Nous sommes appelés à nous prononcer sur une convention, adoptée dans le cadre des Nations unies, qui porte sur les immunités juridictionnelles des Etats et de leurs biens.
Cette convention est le résultat de très longs travaux menés au sein de la Commission du droit international des Nations unies, qui ont commencé en 1977.
Elle a pour objet de codifier les règles de droit international relatives aux immunités juridictionnelles des Etats, qui sont principalement d'origine coutumière.
Les immunités de l'Etat sont destinées à garantir le respect de sa souveraineté lorsque ses agents, sa législation ou ses biens sont en rapport direct avec la souveraineté territoriale d'un autre Etat. La notion d'immunité des Etats est la traduction du principe de l'égalité souveraine entre les Etats, qui exclut que l'un d'entre eux soit soumis à des actes d'autorité, y compris juridictionnels, d'un autre Etat.
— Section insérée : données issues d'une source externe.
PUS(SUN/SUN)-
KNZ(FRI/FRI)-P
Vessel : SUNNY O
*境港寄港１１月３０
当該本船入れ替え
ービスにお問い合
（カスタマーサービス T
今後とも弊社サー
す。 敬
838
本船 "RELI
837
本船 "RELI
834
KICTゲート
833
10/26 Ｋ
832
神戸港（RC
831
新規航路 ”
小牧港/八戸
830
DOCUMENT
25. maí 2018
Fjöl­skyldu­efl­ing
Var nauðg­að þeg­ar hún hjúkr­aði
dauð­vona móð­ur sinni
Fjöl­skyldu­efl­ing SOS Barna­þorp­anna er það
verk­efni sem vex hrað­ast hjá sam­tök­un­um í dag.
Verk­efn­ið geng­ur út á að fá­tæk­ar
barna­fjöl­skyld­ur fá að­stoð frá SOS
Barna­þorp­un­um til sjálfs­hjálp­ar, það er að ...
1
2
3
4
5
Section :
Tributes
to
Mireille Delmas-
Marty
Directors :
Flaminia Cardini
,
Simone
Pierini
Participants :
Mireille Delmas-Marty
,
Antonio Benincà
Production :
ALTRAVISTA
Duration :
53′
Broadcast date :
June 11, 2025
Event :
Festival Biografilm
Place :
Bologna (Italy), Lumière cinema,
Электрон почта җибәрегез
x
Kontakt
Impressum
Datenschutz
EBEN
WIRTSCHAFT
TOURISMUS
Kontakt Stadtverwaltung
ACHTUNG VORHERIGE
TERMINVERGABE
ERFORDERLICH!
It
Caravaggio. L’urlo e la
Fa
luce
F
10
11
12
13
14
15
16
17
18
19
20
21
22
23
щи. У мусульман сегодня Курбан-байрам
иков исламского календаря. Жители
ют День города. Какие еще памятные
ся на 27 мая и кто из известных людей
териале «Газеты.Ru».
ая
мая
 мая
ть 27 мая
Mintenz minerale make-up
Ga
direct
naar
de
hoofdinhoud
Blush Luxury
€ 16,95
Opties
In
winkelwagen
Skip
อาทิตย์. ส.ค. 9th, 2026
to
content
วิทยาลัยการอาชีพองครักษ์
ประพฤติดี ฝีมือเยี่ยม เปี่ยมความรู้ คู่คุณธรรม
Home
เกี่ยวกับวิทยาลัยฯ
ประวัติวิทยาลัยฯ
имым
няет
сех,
Cette immunité a pour conséquence que les biens de l'Etat qui se trouvent sur un territoire étranger, ainsi que ses actes qui peuvent éventuellement y être contestés, sont protégés contre toute atteinte de ce type.
Cette exception au principe de la souveraineté nationale est d'autant mieux admise qu'elle est réciproque et reconnue depuis longtemps par le droit international.
On distingue habituellement l'immunité de juridiction et l'immunité d'exécution.
L'immunité de juridiction implique qu'en principe un Etat ne peut être jugé à l'étranger, selon la maxime « par in parem non habet jurisdictionem », reflétant le principe de l'égalité souveraine des Etats.
L'immunité d'exécution entraîne pour conséquence qu'aucune forme de contrainte (comme une saisie par exemple) ne peut être exercée contre les biens d'un autre Etat, étant entendu qu'elle ne vise que les biens affectés aux fonctions d'autorité, c'est-à-dire les biens nécessaires à l'activité des représentants de l'Etat et de ses services publics à l'étranger (ambassades, navires de guerre, etc.) mais aussi ses disponibilités monétaires, y compris dans les banques privées.
Toutefois, on peut constater qu'une distinction a été établie depuis longtemps dans les jurisprudences internes des Etats, et notamment en France, entre les activités souveraines, pour lesquelles les Etats bénéficient d'immunités juridictionnelles, et les actes de gestion, ne bénéficiant pas d'immunités juridictionnelles. L'immunité des Etats n'est donc pas absolue.
La convention des Nations unies ne s'applique qu'aux litiges civils. Elle énonce d'abord le principe de l'immunité de juridiction devant les tribunaux d'un autre Etat en énumérant les exceptions à ce principe. Ces exceptions portent notamment sur les transactions commerciales, les contrats de travail, les questions de propriété ou encore les navires dont l'Etat est propriétaire utilisés à des fins commerciales. La convention pose ensuite le principe de l'immunité d'exécution, en précisant les cas dans lesquels cette immunité d'exécution ne s'applique pas. Enfin, la convention détaille des catégories spécifiques de biens qui sont considérés comme étant affectés par nature aux activités souveraines de l'Etat et sont donc en principe insaisissables, comme les comptes bancaires des missions diplomatiques ou des postes consulaires.
Au total, la convention correspond à la pratique suivie par les tribunaux français en la matière.
En particulier, elle repose sur la théorie de l'immunité de juridiction restreinte de l'Etat, fondée sur la distinction entre les actes d'autorité et les actes de gestion, consacrée par la Cour de cassation. La ratification de cette convention ne devrait donc pas avoir d'incidences sur notre droit, à une exception près.
En effet, elle pourrait nécessiter de modifier l'article L 153-1 du code monétaire et financier sur les biens des banques centrales étrangères, introduit par la loi du 26 juillet 2005 pour la confiance et la modernisation de l'économie. Il semble en effet nécessaire d'élargir la liste des exceptions au principe de l'insaisissabilité des biens de l'Etat étranger détenus ou gérés par une banque centrale ou une autorité monétaire, afin de prendre en compte notamment le cas du consentement de l'Etat étranger à une saisie.
A la fin du mois de septembre 2010, 28 Etats avaient signé la convention sur les immunités juridictionnelles des Etats et dix d'entre eux l'avaient ratifiée.
Son entrée en vigueur nécessite un minimum de 30 ratifications.
Je vous proposerai d'adopter ce projet de loi.